Et pourquoi ne pas faire payer les riches ?

Pourquoi tout simplement ne pas faire payer les riches, les millionnaires, les milliardaires ? ceux qui se sont considérablement enrichis avec la mondialisation. Un impôt exceptionnel de solidarité serait parfaitement légitime et aurait le double avantage de se parer de justice sociale. Ce refrain on l’entend souvent ces derniers temps et au fond, comparativement à l’austérité, il s’agit d’une solution plus raisonnable. Le problème est que la plupart du temps faire payer les riches ne paie pas, ou peu. Le symbolique impôt sur la fortune supprimé par Macron ne rapportait que le montant dérisoire de 4 milliards d’euros. Pour compenser l’envolée du déficit il faudrait donc créer 44 ISF. Le seul moyen efficace reviendrait à se saisir directement d’une partie de leur fortune, à prendre un certain % directement sur leurs épargnes et leurs biens. Or en France comme dans d’autres démocraties, les impôts confiscatoires sont interdits par la constitution. Par ailleurs, une telle mesure confiscatoire nécessiterait la mise en place d’un contrôle des changes pour empêcher une fuite des capitaux. A cela s’ajoute le fait que les riches sont aussi rattrapés à leur manière par la crise, Bernard Arnault aurait perdu au moins 10 milliards d’euros depuis le début de la crise.

Ne pas rembourser ?

            On entend beaucoup ces derniers temps que nous ne sommes pas responsables de la dette, rien ne nous engage à la rembourser. Les créanciers n’ont qu’à bien se tenir. En paraphrasant Staline « Les créanciers, combien d’armées » ? On oublie souvent que se ne sont pas que les grandes fortunes qui détiennent les obligations d’Etat. Par exemple, les assurances et les banques détiennent environ 30% de la dette française, et à travers elles c’est vous. Plus précisément, il s’agit des assurances-vie et des épargnes retraites. Ne pas rembourser revient donc à euthanasier une partie des épargnants. A supprimer toute ou partie de la retraite de milliers de personnes. Toute dette n’est jamais que l’épargne de quelqu’un d’autre, ne pas payer – faire défaut – c’est donc faire payer l’autre : ruiner l’épargnant. Cette hypothèse a d’ores et déjà été exclue par le gouvernement.

La solution par défaut

            Paradoxalement, aujourd’hui alors que l’ampleur de la crise se précise un peu plus chaque jour, les Etats européens ne rencontrent aucun problème pour lever des fonds et emprunter. Plus encore, les Etats empruntent à des taux d’intérêt très faibles. Cela est la résultante d’une politique volontariste de la banque centrale européenne qui a tranquillisé les marchés en annonçant un plan d’action à coup de centaines de milliards. En achetant massivement la dette des pays européens sur les marchés secondaires, la BCE a apporté une garantie aux investisseurs, et stabilisé les taux d’intérêt. La BCE s’est d’ailleurs autorisée à posséder jusqu’à 33% de la dette d’un pays européen. De fait, les Etats européens ne souffrent d’aucun manque de liquidité (cash pour faire face aux échéances), c’est davantage leur soutenabilité (capacité d’un Etat à contenir sa dette) qui est interrogée dans les prochaines années et donc leur solvabilité (capacité d’un Etat à ne pas faire défaut) à moyen-long terme.

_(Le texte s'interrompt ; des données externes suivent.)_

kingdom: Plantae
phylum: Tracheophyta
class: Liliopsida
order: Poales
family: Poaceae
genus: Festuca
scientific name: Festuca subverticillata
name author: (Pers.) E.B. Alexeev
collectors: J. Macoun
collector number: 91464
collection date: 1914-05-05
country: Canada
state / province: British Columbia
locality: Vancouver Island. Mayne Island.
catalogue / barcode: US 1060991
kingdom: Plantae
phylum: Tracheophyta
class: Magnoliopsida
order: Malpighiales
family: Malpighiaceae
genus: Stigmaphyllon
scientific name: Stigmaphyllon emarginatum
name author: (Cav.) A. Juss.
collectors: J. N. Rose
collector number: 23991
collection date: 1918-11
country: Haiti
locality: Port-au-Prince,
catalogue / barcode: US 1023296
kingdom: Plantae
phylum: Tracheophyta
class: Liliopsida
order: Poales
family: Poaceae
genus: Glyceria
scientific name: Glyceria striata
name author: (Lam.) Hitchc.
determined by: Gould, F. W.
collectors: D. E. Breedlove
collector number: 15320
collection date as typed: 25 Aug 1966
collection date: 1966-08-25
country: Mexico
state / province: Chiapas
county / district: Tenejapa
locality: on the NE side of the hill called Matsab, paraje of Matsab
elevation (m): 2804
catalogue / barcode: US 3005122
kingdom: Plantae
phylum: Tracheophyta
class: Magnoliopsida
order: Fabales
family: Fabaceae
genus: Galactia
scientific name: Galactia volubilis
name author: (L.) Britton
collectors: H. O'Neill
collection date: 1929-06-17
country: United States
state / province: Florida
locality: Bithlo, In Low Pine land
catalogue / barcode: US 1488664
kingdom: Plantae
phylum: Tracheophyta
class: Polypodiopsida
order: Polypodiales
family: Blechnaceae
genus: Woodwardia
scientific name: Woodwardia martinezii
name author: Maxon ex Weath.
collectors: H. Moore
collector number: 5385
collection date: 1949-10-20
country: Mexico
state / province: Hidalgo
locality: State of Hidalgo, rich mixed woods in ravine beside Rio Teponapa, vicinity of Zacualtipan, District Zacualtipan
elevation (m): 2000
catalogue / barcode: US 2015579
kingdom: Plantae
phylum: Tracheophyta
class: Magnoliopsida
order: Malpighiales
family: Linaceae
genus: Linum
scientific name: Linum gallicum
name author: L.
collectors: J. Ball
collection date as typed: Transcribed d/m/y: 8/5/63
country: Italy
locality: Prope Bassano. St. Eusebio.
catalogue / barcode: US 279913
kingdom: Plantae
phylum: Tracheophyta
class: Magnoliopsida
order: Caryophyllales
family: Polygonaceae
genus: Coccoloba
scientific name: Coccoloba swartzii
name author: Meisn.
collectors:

Or, en montant en puissance dans la dette des Etats, et pour ne pas alourdir les échéances des Etats, il est probable que la BCE neutralise ses créances, c’est-à-dire que leur maturité soit étendue sur une très longue durée, et cela avec des taux d’intérêt proche de 0. Autrement dit, en étalant massivement la période de remboursement d’une dette la pression sur les Etats devient minime. Et comme on le sait à votre différence (oui oui vous devrez rembourser votre prêt étudiant) un Etat a le bon goût d’être possiblement immortel. La dette devient en quelque sorte perpétuelle.

Le tabou de la planche à billet

            Vous l’aurez compris sans austérité ni augmentation des impôts, sans probable forte croissance dans les prochaines années, et sans problèmes de liquidités la dette des Etats devient perpétuelle. Or, il y aurait une solution – et le débat fait rage chez les économistes – il s’agit de la planche à billet et de l’inflation. Qu’est-ce que l’argent ? C’est un bout de papier (ou une valeur numérique) auquel on attribue de la valeur comme intermédiaire d’échange. Et bien nous n’avons qu’à faire tourner la fameuse planche à billet, c’est-à-dire imprimer, créer autant d’argent et de billets que nécessaire. Aussi surprenant que cela paraisse c’est aussi simple que ça.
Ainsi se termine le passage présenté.